At the hearing the IHO heard testimony from both Plaintiffs, S.S.'s daughter Renee, Plaintiffs' uncle Sammy Watson and his wife Betty, on behalf of the Plaintiffs. (See Doc. 8 at 234-35). Joseph Shelton testified on behalf of Defendant. (See id. at 235). Plaintiffs and their witnesses testified that S.S. and L.S. lived at their grandmother's homesite on HPL through 1974, although L.S. was temporarily away “for schooling and afterwards employment.” (Doc. 14 at 1-2). Joseph Shelton, testified that S.S. and L.S. were not listed on the Bureau of Indian Affairs (“BIA”) enumeration. (See Doc. 16 at 6). He also testified that he was bilingual and available to assist applicants with their relocation application during the time the Plaintiffs submitted their applications. (See id. at 7).

The BIA performed an “enumeration” or census of the people and improvements to land located within the former joint-use area that became HPL and Navajo Partitioned Land (“NPL”) in 1974 and 1975.

On June 3, 2016, the IHO issued a decision denying Plaintiffs' appeal and affirming Defendant's denial of benefits. (See Doc. 8 at 236; Doc. 8-2 at 163). To support his decision, the IHO cited inconsistencies between Plaintiffs' applications and testimony. (See Doc. 8 at 237; Doc. 8-2 at 163). The IHO also noted the absence of Plaintiffs' names from the BIA enumeration. (See Doc. 8 at 238; Doc. 8-2 at 163). The IHO stated that “[t]his is not a case where applicant can complain that the BIA enumerators simply skipped over them during the enumeration process” because neighbors of the Plaintiffs' claimed homesite were included in the enumeration. (Doc. 8 at 238). Additionally, “given the breadth of the claimed improvements . . . it would be highly unlikely to have been missed . . . .” (Id. at 238-39). For S.S.'s application specifically, the IHO also stated that “applicant's husband Ralph has an imperative to avoid driving to the top of Black Mesa in inclement weather since he needed to commute to work daily” and that applicant had other relatives living elsewhere that she could have been living with to support his conclusion. (Id. at 238).

- **Work item A**
Answer each of these from the hearing excerpt:
(i) Who testified on behalf of Defendant?
(ii) In which years did the BIA carry out its enumeration?
(iii) On what date did the IHO issue the decision denying Plaintiffs' appeal?
The records have nothing to do with the hearing excerpt.

- **Records shown**
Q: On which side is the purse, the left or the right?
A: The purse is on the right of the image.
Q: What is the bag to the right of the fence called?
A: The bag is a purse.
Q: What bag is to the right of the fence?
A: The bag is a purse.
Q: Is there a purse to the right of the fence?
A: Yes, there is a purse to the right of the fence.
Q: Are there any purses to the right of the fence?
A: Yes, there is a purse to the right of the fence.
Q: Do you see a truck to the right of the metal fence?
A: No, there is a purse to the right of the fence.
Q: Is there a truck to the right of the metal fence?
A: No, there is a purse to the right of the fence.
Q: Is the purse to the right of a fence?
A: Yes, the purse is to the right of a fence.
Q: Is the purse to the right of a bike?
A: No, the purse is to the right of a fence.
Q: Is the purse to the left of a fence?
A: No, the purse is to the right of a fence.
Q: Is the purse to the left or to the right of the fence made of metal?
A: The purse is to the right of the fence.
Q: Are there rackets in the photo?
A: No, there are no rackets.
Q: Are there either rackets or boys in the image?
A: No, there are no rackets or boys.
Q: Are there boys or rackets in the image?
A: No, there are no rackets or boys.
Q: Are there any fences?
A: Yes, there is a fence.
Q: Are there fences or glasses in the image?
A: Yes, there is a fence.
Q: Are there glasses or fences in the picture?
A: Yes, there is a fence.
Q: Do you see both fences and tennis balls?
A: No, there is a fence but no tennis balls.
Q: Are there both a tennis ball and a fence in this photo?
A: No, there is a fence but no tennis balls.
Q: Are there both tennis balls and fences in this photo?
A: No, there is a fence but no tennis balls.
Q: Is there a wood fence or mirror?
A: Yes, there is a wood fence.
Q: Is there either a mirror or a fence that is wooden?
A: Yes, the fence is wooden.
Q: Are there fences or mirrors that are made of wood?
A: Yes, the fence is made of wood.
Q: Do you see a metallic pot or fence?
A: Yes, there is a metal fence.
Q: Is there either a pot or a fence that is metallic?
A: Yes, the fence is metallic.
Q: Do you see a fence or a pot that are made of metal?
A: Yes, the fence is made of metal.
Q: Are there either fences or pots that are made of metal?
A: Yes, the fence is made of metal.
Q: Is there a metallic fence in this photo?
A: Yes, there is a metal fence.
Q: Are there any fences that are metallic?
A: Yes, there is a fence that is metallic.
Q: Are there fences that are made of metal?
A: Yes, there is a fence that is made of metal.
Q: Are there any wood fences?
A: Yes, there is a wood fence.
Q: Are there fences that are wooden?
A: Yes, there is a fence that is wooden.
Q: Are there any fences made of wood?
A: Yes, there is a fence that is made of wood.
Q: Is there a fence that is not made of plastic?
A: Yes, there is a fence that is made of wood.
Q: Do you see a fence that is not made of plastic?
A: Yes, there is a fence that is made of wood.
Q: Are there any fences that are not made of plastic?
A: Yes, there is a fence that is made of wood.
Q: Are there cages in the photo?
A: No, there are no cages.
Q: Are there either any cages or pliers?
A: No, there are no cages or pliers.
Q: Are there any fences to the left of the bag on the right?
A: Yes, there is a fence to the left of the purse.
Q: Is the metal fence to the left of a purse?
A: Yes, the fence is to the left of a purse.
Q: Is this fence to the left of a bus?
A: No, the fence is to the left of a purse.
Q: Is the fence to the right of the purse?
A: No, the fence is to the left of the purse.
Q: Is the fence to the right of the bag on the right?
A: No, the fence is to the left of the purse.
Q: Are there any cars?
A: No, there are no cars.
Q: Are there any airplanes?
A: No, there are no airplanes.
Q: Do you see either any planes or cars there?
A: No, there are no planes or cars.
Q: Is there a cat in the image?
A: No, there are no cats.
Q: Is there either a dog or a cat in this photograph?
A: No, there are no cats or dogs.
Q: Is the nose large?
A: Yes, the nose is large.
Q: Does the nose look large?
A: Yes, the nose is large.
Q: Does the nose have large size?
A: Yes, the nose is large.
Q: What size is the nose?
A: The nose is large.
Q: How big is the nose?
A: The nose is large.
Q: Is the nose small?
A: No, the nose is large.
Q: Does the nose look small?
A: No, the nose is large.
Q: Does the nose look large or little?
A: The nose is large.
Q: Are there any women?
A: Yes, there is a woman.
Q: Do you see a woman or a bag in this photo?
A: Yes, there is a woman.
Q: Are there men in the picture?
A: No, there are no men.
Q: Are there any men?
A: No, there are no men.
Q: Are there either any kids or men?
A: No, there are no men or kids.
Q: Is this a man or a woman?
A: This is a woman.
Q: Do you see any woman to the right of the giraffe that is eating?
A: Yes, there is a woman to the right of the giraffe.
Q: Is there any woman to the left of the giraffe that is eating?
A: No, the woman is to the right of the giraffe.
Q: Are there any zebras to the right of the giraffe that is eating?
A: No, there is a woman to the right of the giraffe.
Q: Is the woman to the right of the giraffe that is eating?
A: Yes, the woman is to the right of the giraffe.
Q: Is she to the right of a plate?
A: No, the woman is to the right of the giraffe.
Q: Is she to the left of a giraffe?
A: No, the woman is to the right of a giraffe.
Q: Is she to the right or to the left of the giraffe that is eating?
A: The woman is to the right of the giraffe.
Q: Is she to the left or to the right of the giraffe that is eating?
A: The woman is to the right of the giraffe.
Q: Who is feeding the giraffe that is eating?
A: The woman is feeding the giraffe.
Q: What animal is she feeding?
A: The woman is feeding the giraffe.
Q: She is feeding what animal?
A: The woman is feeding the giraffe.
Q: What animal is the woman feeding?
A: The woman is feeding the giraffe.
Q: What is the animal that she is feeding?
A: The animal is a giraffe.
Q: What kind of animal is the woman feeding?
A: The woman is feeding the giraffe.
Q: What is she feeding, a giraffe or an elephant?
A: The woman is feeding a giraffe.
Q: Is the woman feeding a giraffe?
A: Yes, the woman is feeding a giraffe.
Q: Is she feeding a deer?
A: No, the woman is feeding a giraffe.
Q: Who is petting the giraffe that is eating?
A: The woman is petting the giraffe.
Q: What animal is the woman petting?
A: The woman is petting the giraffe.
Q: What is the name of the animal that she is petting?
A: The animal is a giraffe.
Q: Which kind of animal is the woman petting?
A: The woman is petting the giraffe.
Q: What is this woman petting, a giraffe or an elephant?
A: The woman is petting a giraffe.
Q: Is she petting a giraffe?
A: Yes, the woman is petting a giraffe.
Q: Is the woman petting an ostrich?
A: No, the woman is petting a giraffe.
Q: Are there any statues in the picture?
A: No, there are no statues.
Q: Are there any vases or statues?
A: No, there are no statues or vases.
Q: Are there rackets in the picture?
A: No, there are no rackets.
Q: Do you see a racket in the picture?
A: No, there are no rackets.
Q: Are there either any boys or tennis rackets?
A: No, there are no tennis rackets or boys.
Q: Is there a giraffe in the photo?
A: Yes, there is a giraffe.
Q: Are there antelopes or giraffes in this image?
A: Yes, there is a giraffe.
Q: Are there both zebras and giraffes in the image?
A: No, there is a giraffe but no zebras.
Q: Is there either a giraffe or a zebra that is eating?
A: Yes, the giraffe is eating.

- **Work item B**
Which lines of the records contain the word "pliers"? Pull out each one.

- **Written solution A**
(i) Joseph Shelton
(ii) 1974 and 1975
(iii) June 3, 2016

- **Written solution B**
Q: Are there either any cages or pliers?
A: No, there are no cages or pliers.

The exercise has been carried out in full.